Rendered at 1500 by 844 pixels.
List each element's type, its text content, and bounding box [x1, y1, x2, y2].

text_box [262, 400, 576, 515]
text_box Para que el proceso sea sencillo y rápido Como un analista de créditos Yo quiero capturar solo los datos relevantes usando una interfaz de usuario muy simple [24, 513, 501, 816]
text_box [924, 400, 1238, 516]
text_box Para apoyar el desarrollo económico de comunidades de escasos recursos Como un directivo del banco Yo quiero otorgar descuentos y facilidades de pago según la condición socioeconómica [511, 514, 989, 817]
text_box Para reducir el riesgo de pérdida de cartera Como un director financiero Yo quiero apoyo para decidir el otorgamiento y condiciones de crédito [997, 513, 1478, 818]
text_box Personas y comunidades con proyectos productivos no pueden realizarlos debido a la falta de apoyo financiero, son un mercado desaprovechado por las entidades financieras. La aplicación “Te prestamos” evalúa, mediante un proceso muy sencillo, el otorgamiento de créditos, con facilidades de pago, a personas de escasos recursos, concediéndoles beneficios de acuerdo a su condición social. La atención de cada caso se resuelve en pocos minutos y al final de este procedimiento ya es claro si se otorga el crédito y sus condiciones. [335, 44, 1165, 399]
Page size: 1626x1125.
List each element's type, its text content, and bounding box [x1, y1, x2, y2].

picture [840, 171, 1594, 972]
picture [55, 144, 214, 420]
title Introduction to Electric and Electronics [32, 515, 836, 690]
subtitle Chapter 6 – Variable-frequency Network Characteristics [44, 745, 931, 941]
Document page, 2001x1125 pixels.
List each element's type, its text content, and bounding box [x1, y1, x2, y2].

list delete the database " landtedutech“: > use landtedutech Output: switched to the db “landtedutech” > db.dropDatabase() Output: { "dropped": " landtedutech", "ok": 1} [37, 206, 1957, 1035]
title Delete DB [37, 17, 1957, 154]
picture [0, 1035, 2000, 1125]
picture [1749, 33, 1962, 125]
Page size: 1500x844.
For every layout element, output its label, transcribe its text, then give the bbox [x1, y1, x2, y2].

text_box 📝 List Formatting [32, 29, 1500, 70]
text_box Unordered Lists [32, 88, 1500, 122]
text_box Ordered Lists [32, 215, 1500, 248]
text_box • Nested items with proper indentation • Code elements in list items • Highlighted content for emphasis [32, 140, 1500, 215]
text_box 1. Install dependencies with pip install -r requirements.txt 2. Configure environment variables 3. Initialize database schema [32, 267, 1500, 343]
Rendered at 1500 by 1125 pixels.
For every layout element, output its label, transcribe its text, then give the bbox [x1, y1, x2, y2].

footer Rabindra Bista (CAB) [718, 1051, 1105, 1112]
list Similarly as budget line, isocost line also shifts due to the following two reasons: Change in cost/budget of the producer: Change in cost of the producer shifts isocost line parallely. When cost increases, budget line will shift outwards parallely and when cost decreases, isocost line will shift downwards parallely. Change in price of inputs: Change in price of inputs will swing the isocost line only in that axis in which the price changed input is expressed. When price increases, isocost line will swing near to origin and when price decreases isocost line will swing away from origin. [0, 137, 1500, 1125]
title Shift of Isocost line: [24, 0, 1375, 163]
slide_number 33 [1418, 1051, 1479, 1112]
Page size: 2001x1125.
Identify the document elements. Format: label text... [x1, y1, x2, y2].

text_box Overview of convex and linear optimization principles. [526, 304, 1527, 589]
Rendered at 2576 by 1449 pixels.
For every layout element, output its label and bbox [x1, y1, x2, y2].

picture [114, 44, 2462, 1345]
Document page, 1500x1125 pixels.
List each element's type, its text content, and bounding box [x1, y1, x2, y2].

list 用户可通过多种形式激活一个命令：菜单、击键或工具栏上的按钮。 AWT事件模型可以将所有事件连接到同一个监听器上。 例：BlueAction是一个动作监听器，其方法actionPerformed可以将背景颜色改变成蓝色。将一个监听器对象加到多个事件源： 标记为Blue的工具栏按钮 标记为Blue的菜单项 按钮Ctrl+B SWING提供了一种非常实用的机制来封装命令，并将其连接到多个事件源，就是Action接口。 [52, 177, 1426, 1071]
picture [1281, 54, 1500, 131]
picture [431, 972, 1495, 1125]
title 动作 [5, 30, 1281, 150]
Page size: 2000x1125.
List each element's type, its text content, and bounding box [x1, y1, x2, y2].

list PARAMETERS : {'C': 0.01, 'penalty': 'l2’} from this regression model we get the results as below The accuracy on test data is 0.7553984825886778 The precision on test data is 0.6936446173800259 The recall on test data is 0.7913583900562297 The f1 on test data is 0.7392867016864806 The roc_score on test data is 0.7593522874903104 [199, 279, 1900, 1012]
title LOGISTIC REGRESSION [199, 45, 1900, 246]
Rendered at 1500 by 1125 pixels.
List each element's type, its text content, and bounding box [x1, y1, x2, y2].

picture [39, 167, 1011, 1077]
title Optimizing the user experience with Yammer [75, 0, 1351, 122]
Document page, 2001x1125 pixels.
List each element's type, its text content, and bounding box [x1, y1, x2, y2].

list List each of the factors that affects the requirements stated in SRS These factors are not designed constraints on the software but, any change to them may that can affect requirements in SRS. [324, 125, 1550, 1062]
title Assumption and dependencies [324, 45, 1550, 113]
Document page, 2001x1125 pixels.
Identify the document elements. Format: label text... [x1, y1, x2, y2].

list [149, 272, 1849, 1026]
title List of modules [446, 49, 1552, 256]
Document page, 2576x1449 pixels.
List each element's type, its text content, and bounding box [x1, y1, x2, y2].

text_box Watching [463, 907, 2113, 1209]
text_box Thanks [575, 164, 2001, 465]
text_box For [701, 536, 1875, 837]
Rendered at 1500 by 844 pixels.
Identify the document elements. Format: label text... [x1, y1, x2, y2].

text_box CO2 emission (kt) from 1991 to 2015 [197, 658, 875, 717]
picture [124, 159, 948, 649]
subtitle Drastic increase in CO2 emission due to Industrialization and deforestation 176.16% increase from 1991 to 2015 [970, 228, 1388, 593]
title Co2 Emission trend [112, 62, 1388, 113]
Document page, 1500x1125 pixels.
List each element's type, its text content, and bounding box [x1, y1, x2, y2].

WORK ITEM:
Every line of the data above should be reproduced word for word.

TASK RESULT:
Rendered at 1500 by 844 pixels.
List each element's type, its text content, and bounding box [x1, y1, x2, y2].

text_box [262, 400, 576, 515]
text_box Para que el proceso sea sencillo y rápido Como un analista de créditos Yo quiero capturar solo los datos relevantes usando una interfaz de usuario muy simple [24, 513, 501, 816]
text_box [924, 400, 1238, 516]
text_box Para apoyar el desarrollo económico de comunidades de escasos recursos Como un directivo del banco Yo quiero otorgar descuentos y facilidades de pago según la condición socioeconómica [511, 514, 989, 817]
text_box Para reducir el riesgo de pérdida de cartera Como un director financiero Yo quiero apoyo para decidir el otorgamiento y condiciones de crédito [997, 513, 1478, 818]
text_box Personas y comunidades con proyectos productivos no pueden realizarlos debido a la falta de apoyo financiero, son un mercado desaprovechado por las entidades financieras. La aplicación “Te prestamos” evalúa, mediante un proceso muy sencillo, el otorgamiento de créditos, con facilidades de pago, a personas de escasos recursos, concediéndoles beneficios de acuerdo a su condición social. La atención de cada caso se resuelve en pocos minutos y al final de este procedimiento ya es claro si se otorga el crédito y sus condiciones. [335, 44, 1165, 399]
Page size: 1626x1125.
List each element's type, its text content, and bounding box [x1, y1, x2, y2].

picture [840, 171, 1594, 972]
picture [55, 144, 214, 420]
title Introduction to Electric and Electronics [32, 515, 836, 690]
subtitle Chapter 6 – Variable-frequency Network Characteristics [44, 745, 931, 941]
Document page, 2001x1125 pixels.
List each element's type, its text content, and bounding box [x1, y1, x2, y2].

list delete the database " landtedutech“: > use landtedutech Output: switched to the db “landtedutech” > db.dropDatabase() Output: { "dropped": " landtedutech", "ok": 1} [37, 206, 1957, 1035]
title Delete DB [37, 17, 1957, 154]
picture [0, 1035, 2000, 1125]
picture [1749, 33, 1962, 125]
Page size: 1500x844.
For every layout element, output its label, transcribe its text, then give the bbox [x1, y1, x2, y2].

text_box 📝 List Formatting [32, 29, 1500, 70]
text_box Unordered Lists [32, 88, 1500, 122]
text_box Ordered Lists [32, 215, 1500, 248]
text_box • Nested items with proper indentation • Code elements in list items • Highlighted content for emphasis [32, 140, 1500, 215]
text_box 1. Install dependencies with pip install -r requirements.txt 2. Configure environment variables 3. Initialize database schema [32, 267, 1500, 343]
Rendered at 1500 by 1125 pixels.
For every layout element, output its label, transcribe its text, then give the bbox [x1, y1, x2, y2].

footer Rabindra Bista (CAB) [718, 1051, 1105, 1112]
list Similarly as budget line, isocost line also shifts due to the following two reasons: Change in cost/budget of the producer: Change in cost of the producer shifts isocost line parallely. When cost increases, budget line will shift outwards parallely and when cost decreases, isocost line will shift downwards parallely. Change in price of inputs: Change in price of inputs will swing the isocost line only in that axis in which the price changed input is expressed. When price increases, isocost line will swing near to origin and when price decreases isocost line will swing away from origin. [0, 137, 1500, 1125]
title Shift of Isocost line: [24, 0, 1375, 163]
slide_number 33 [1418, 1051, 1479, 1112]
Page size: 2001x1125.
Identify the document elements. Format: label text... [x1, y1, x2, y2].

text_box Overview of convex and linear optimization principles. [526, 304, 1527, 589]
Rendered at 2576 by 1449 pixels.
For every layout element, output its label and bbox [x1, y1, x2, y2].

picture [114, 44, 2462, 1345]
Document page, 1500x1125 pixels.
List each element's type, its text content, and bounding box [x1, y1, x2, y2].

list 用户可通过多种形式激活一个命令：菜单、击键或工具栏上的按钮。 AWT事件模型可以将所有事件连接到同一个监听器上。 例：BlueAction是一个动作监听器，其方法actionPerformed可以将背景颜色改变成蓝色。将一个监听器对象加到多个事件源： 标记为Blue的工具栏按钮 标记为Blue的菜单项 按钮Ctrl+B SWING提供了一种非常实用的机制来封装命令，并将其连接到多个事件源，就是Action接口。 [52, 177, 1426, 1071]
picture [1281, 54, 1500, 131]
picture [431, 972, 1495, 1125]
title 动作 [5, 30, 1281, 150]
Page size: 2000x1125.
List each element's type, its text content, and bounding box [x1, y1, x2, y2].

list PARAMETERS : {'C': 0.01, 'penalty': 'l2’} from this regression model we get the results as below The accuracy on test data is 0.7553984825886778 The precision on test data is 0.6936446173800259 The recall on test data is 0.7913583900562297 The f1 on test data is 0.7392867016864806 The roc_score on test data is 0.7593522874903104 [199, 279, 1900, 1012]
title LOGISTIC REGRESSION [199, 45, 1900, 246]
Rendered at 1500 by 1125 pixels.
List each element's type, its text content, and bounding box [x1, y1, x2, y2].

picture [39, 167, 1011, 1077]
title Optimizing the user experience with Yammer [75, 0, 1351, 122]
Document page, 2001x1125 pixels.
List each element's type, its text content, and bounding box [x1, y1, x2, y2].

list List each of the factors that affects the requirements stated in SRS These factors are not designed constraints on the software but, any change to them may that can affect requirements in SRS. [324, 125, 1550, 1062]
title Assumption and dependencies [324, 45, 1550, 113]
Document page, 2001x1125 pixels.
Identify the document elements. Format: label text... [x1, y1, x2, y2].

list [149, 272, 1849, 1026]
title List of modules [446, 49, 1552, 256]
Document page, 2576x1449 pixels.
List each element's type, its text content, and bounding box [x1, y1, x2, y2].

text_box Watching [463, 907, 2113, 1209]
text_box Thanks [575, 164, 2001, 465]
text_box For [701, 536, 1875, 837]
Rendered at 1500 by 844 pixels.
Identify the document elements. Format: label text... [x1, y1, x2, y2].

text_box CO2 emission (kt) from 1991 to 2015 [197, 658, 875, 717]
picture [124, 159, 948, 649]
subtitle Drastic increase in CO2 emission due to Industrialization and deforestation 176.16% increase from 1991 to 2015 [970, 228, 1388, 593]
title Co2 Emission trend [112, 62, 1388, 113]
Document page, 1500x1125 pixels.
List each element's type, its text content, and bounding box [x1, y1, x2, y2].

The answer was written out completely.